Suru is our verb meaning “to do”. It is irregular as well. I’ll be providing a link to a paradigm so that you can see the conjugations.

It would be regular of its dictionary form, the present affirmative, was “Shiru”, with it being a -ru verb. So the only thing making it irregular is the present affirmative. I’m not exactly sure why this is the case. It could be that Suru was once Shiru but then got turned into Suru because there are already many other verbs that are Shiru (like “to know”)

Kuru and Iku

Kuru means “to come” and Iku means “to go”. Kuru has the same issue with Suru where the stem is very small and that /u/ turns into an /i/ at many points. However, that /u/ will also sometimes turn into an /o/, making it more irregular. (For the paradigm of Kuru, like with Suru, keep to the first one. Kuru is a homophone to another verb meaning “to turn [pages]”, which is completely regular.) The only think irregular about Iku is its -Te and Past Affirmative forms, which are Itte/Itta instead of Iite/iita.

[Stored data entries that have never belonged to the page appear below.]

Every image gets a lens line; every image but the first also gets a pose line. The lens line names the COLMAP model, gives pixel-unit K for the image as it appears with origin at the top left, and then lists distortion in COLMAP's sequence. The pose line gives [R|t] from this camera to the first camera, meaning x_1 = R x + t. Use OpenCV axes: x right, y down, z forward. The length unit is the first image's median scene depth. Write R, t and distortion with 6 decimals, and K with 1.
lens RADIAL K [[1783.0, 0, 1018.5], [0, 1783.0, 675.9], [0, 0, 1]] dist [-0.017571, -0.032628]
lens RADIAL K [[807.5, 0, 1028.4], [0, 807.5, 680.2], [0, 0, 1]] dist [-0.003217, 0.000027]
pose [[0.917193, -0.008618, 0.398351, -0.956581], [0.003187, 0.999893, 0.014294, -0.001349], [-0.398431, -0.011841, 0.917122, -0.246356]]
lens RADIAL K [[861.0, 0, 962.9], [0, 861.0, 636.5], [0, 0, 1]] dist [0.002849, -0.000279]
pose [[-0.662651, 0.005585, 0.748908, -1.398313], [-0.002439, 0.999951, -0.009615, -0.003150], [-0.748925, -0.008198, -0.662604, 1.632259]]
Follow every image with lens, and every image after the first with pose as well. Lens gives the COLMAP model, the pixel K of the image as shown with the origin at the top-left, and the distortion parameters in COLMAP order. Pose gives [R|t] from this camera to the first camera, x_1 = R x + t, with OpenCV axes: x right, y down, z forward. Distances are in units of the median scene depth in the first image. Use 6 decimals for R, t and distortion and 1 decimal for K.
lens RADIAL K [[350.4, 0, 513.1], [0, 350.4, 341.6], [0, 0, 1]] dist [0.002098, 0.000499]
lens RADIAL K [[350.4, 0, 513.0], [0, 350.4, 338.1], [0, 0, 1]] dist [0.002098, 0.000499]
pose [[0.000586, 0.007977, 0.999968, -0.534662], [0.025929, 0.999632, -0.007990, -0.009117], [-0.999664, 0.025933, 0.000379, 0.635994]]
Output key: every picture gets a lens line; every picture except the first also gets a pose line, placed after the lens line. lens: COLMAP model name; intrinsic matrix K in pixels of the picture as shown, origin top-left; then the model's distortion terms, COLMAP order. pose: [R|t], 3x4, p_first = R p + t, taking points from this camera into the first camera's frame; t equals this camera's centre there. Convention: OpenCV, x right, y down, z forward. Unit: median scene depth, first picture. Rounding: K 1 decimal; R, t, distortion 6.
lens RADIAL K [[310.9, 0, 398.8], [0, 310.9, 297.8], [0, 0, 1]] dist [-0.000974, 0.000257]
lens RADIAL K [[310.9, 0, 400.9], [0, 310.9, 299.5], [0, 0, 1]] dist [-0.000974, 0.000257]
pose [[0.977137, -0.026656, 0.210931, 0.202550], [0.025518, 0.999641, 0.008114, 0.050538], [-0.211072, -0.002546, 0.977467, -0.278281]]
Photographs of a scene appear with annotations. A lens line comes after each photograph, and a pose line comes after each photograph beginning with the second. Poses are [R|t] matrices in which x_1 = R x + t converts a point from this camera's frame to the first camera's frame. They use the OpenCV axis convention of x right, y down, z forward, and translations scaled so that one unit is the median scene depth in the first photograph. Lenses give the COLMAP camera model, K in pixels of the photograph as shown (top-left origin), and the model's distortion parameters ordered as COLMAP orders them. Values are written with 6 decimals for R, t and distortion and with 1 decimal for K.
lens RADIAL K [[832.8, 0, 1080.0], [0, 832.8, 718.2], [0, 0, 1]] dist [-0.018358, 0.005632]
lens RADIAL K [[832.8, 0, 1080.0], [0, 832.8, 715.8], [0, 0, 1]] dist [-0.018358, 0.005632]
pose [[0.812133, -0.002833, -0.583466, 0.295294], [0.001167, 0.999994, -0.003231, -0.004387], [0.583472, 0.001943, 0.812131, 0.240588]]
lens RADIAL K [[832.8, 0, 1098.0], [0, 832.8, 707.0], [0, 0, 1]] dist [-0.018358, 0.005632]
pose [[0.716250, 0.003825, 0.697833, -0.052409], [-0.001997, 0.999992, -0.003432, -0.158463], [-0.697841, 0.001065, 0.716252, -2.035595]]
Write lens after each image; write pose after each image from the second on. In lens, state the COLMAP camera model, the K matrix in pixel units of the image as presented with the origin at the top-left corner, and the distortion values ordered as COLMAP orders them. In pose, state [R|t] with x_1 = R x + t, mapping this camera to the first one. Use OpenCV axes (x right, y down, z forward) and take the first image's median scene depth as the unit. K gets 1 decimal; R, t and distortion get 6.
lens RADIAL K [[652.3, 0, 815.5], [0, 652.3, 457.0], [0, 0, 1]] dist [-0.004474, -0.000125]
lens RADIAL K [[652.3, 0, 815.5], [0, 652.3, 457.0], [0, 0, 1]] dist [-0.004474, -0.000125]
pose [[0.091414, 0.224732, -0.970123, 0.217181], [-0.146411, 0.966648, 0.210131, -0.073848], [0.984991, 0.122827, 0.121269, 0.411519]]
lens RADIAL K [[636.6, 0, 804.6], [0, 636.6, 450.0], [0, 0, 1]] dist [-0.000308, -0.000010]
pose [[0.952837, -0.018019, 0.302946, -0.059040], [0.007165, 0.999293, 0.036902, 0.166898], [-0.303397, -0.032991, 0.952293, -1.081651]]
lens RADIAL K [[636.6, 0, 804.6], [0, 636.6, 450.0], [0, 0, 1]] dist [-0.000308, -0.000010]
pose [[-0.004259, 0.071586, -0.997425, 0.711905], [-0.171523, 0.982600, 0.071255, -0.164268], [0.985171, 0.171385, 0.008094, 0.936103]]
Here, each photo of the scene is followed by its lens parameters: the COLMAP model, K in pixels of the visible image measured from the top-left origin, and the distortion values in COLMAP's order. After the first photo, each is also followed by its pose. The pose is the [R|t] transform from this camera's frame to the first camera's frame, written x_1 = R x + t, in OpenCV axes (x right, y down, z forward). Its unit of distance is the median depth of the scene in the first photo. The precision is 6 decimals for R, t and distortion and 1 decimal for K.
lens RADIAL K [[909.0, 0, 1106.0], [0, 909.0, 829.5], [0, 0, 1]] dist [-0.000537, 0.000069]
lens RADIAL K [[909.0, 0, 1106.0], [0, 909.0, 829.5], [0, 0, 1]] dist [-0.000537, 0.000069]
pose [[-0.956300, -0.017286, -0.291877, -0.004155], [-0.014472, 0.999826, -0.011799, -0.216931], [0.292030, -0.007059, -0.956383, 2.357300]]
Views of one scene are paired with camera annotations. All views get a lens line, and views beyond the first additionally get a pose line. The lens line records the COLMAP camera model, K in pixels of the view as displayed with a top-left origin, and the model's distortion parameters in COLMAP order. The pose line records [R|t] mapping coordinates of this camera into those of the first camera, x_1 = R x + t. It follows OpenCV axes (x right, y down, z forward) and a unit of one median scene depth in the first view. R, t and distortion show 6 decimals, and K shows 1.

Periphrastic Progressive Aspect

Periphrastic means that it requires a certain construction rather than a certain conjugation. In plainer terms, it means you need some extra words to get to a certain meaning.

Progressive Aspect is the difference between “He ran.” and “He was running.”, the latter having progressive aspect.

In Japanese, the progressive aspect helps keep verbs explicitly in the present, rather than in the future, and helps create an imperfect tense instead of a perfect tense in the past. Here’s what I mean by that:

The construction is Te-Form Verb + Iru

Taberu= [he/she] eats/ [he/she] will eat
Tabete Iru= [he/she] is eating

The ambiguity of present or future leaves with progressive aspect.

Tabeta= [he/she] ate
Tabete Ita= [he/she] was eating

With the progressive aspect, we have a dimension of movement that does not exist in the simple past, which functions like a perfect tense verb (have X’ed).

In these constructions, the verb Iru is the main verb and takes conjugations for tense (as we have seen) and for affirmation/negation as needed. (And it can take the Teineigo suffix if needed as well, of course)

Periphrastic Polite Imperative

I’m only adding this because it’s so popular and you’ve probably heard it already.

There is a verb: Kudasaru, which is the Sonkeigo version of “to give” (otherwise known as “kureru”. When paired in its stem form, “Kudasai” with a verb X in the Te Form, we get the phrase “Please X”

Tabete Kudasai= Please Eat
Nonde Kudasai= Please Drink
Shinde Kudasai= Please Die
Itte Kudadasai= Please Go
Matte Kudasai= Please Wait

You get the idea.

Now we’re done. No more. Those are the basics. Everything else we’ll pick up bit by bit, filling in the gaps. It’s a lot, I know. But we’re going to be revisiting all of this. So don’t worry.